Copy out word for word the part of the listing that starts with the line containing "Safety Features and Precautions" and ends with the line containing "responses, preventing potential", including both of those lines.

________________

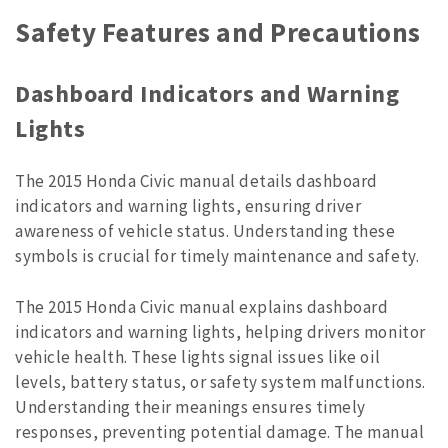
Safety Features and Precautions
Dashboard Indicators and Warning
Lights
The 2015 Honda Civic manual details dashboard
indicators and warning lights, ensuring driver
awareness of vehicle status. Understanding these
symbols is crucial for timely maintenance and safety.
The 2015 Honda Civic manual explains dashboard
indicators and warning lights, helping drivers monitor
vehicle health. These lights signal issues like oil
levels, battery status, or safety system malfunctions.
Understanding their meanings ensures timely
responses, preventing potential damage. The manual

________________

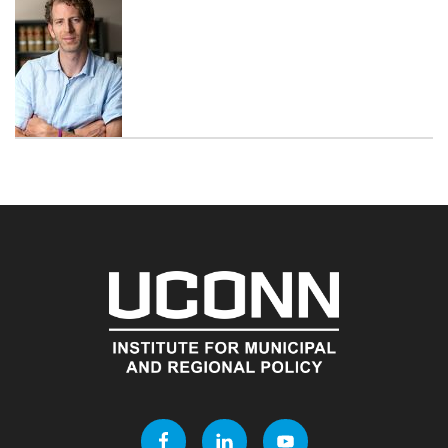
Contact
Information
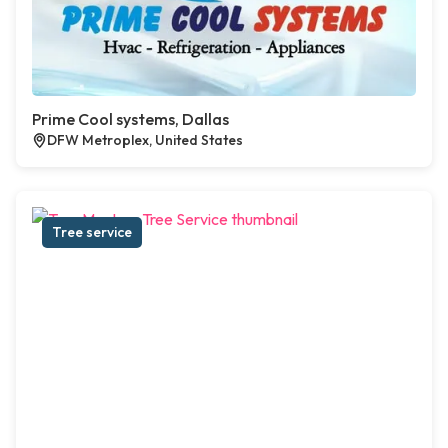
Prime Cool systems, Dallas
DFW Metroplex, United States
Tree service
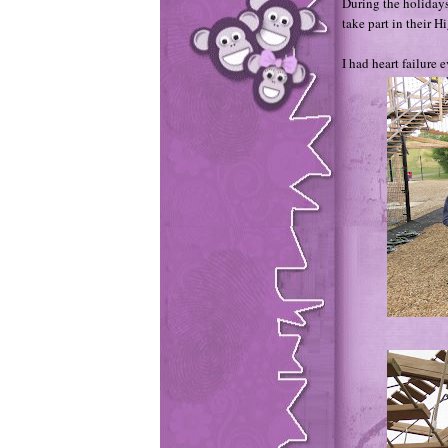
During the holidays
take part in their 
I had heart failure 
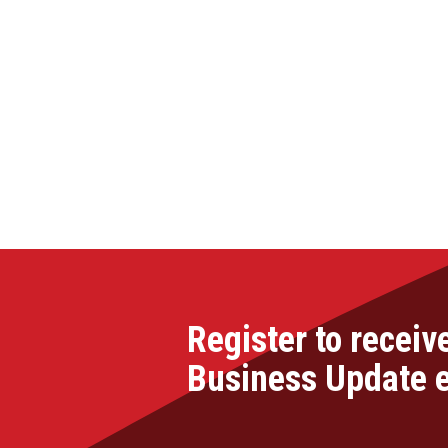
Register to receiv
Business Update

________________

= Exercise result =
Safety Features and Precautions
Dashboard Indicators and Warning
Lights
The 2015 Honda Civic manual details dashboard
indicators and warning lights, ensuring driver
awareness of vehicle status. Understanding these
symbols is crucial for timely maintenance and safety.
The 2015 Honda Civic manual explains dashboard
indicators and warning lights, helping drivers monitor
vehicle health. These lights signal issues like oil
levels, battery status, or safety system malfunctions.
Understanding their meanings ensures timely
responses, preventing potential damage. The manual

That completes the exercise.